EXERCISE AIM -> Write out the whole listing again, exactly as given.

BEGIN LISTED RECORDS

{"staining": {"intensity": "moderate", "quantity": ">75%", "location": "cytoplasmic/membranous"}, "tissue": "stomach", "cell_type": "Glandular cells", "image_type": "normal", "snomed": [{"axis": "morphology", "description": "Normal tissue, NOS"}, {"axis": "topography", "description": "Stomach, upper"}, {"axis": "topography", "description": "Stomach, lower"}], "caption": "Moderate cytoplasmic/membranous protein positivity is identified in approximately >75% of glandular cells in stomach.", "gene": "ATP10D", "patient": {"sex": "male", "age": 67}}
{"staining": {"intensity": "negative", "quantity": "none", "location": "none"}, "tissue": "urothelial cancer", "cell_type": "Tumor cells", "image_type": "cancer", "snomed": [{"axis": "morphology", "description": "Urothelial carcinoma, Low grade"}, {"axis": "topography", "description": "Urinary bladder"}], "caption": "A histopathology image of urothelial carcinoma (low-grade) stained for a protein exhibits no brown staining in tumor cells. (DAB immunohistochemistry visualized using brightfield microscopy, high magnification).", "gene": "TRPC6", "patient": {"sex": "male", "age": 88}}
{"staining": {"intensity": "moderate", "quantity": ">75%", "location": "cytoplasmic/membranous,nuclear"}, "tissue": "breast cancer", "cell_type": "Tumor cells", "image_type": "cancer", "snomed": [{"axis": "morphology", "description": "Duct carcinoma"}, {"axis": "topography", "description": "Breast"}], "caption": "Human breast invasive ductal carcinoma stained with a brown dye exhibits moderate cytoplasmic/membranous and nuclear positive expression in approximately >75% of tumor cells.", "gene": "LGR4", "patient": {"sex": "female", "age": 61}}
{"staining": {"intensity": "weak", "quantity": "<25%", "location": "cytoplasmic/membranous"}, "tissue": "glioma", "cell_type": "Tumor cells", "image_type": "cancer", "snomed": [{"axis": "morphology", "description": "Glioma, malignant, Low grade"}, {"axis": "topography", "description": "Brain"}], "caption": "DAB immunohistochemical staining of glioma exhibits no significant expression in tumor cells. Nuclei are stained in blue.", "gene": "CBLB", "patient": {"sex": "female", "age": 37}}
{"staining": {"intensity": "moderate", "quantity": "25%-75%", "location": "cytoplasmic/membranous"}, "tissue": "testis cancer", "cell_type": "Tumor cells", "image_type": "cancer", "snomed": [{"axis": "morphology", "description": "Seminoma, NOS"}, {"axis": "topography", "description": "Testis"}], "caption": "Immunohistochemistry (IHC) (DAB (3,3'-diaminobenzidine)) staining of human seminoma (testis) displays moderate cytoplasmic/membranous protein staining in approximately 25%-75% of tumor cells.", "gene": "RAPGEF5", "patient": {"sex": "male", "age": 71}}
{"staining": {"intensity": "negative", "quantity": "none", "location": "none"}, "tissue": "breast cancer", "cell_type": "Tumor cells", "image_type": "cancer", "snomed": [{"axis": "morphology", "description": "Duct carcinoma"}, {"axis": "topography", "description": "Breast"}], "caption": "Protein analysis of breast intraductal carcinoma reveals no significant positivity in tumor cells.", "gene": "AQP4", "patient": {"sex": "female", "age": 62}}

END LISTED RECORDS

ANSWER SPACE ->
{"staining": {"intensity": "moderate", "quantity": ">75%", "location": "cytoplasmic/membranous"}, "tissue": "stomach", "cell_type": "Glandular cells", "image_type": "normal", "snomed": [{"axis": "morphology", "description": "Normal tissue, NOS"}, {"axis": "topography", "description": "Stomach, upper"}, {"axis": "topography", "description": "Stomach, lower"}], "caption": "Moderate cytoplasmic/membranous protein positivity is identified in approximately >75% of glandular cells in stomach.", "gene": "ATP10D", "patient": {"sex": "male", "age": 67}}
{"staining": {"intensity": "negative", "quantity": "none", "location": "none"}, "tissue": "urothelial cancer", "cell_type": "Tumor cells", "image_type": "cancer", "snomed": [{"axis": "morphology", "description": "Urothelial carcinoma, Low grade"}, {"axis": "topography", "description": "Urinary bladder"}], "caption": "A histopathology image of urothelial carcinoma (low-grade) stained for a protein exhibits no brown staining in tumor cells. (DAB immunohistochemistry visualized using brightfield microscopy, high magnification).", "gene": "TRPC6", "patient": {"sex": "male", "age": 88}}
{"staining": {"intensity": "moderate", "quantity": ">75%", "location": "cytoplasmic/membranous,nuclear"}, "tissue": "breast cancer", "cell_type": "Tumor cells", "image_type": "cancer", "snomed": [{"axis": "morphology", "description": "Duct carcinoma"}, {"axis": "topography", "description": "Breast"}], "caption": "Human breast invasive ductal carcinoma stained with a brown dye exhibits moderate cytoplasmic/membranous and nuclear positive expression in approximately >75% of tumor cells.", "gene": "LGR4", "patient": {"sex": "female", "age": 61}}
{"staining": {"intensity": "weak", "quantity": "<25%", "location": "cytoplasmic/membranous"}, "tissue": "glioma", "cell_type": "Tumor cells", "image_type": "cancer", "snomed": [{"axis": "morphology", "description": "Glioma, malignant, Low grade"}, {"axis": "topography", "description": "Brain"}], "caption": "DAB immunohistochemical staining of glioma exhibits no significant expression in tumor cells. Nuclei are stained in blue.", "gene": "CBLB", "patient": {"sex": "female", "age": 37}}
{"staining": {"intensity": "moderate", "quantity": "25%-75%", "location": "cytoplasmic/membranous"}, "tissue": "testis cancer", "cell_type": "Tumor cells", "image_type": "cancer", "snomed": [{"axis": "morphology", "description": "Seminoma, NOS"}, {"axis": "topography", "description": "Testis"}], "caption": "Immunohistochemistry (IHC) (DAB (3,3'-diaminobenzidine)) staining of human seminoma (testis) displays moderate cytoplasmic/membranous protein staining in approximately 25%-75% of tumor cells.", "gene": "RAPGEF5", "patient": {"sex": "male", "age": 71}}
{"staining": {"intensity": "negative", "quantity": "none", "location": "none"}, "tissue": "breast cancer", "cell_type": "Tumor cells", "image_type": "cancer", "snomed": [{"axis": "morphology", "description": "Duct carcinoma"}, {"axis": "topography", "description": "Breast"}], "caption": "Protein analysis of breast intraductal carcinoma reveals no significant positivity in tumor cells.", "gene": "AQP4", "patient": {"sex": "female", "age": 62}}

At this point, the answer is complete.